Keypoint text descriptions
■ ■ ■

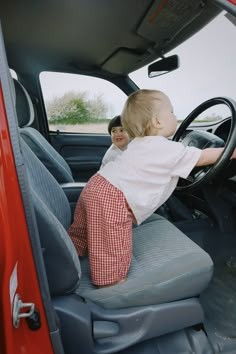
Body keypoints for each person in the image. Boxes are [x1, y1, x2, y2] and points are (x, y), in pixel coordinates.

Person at [68, 89, 236, 288]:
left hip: (97, 185)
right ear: (157, 122)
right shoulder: (166, 148)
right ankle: (110, 283)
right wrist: (232, 152)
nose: (175, 117)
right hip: (112, 199)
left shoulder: (141, 143)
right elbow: (204, 156)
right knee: (112, 247)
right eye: (172, 112)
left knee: (81, 234)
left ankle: (68, 259)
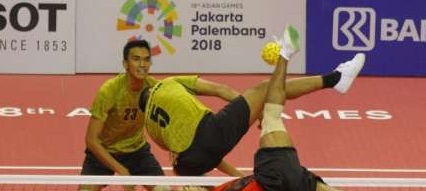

■ ■ ■

Problem to solve
Skip the pictures and retype exactly the lines from the one that contains "nose: (175, 117)" to the last line of the records.

Your response
nose: (175, 117)
right hip: (112, 199)
left shoulder: (141, 143)
right elbow: (204, 156)
right knee: (112, 247)
right eye: (172, 112)
left knee: (81, 234)
left ankle: (68, 259)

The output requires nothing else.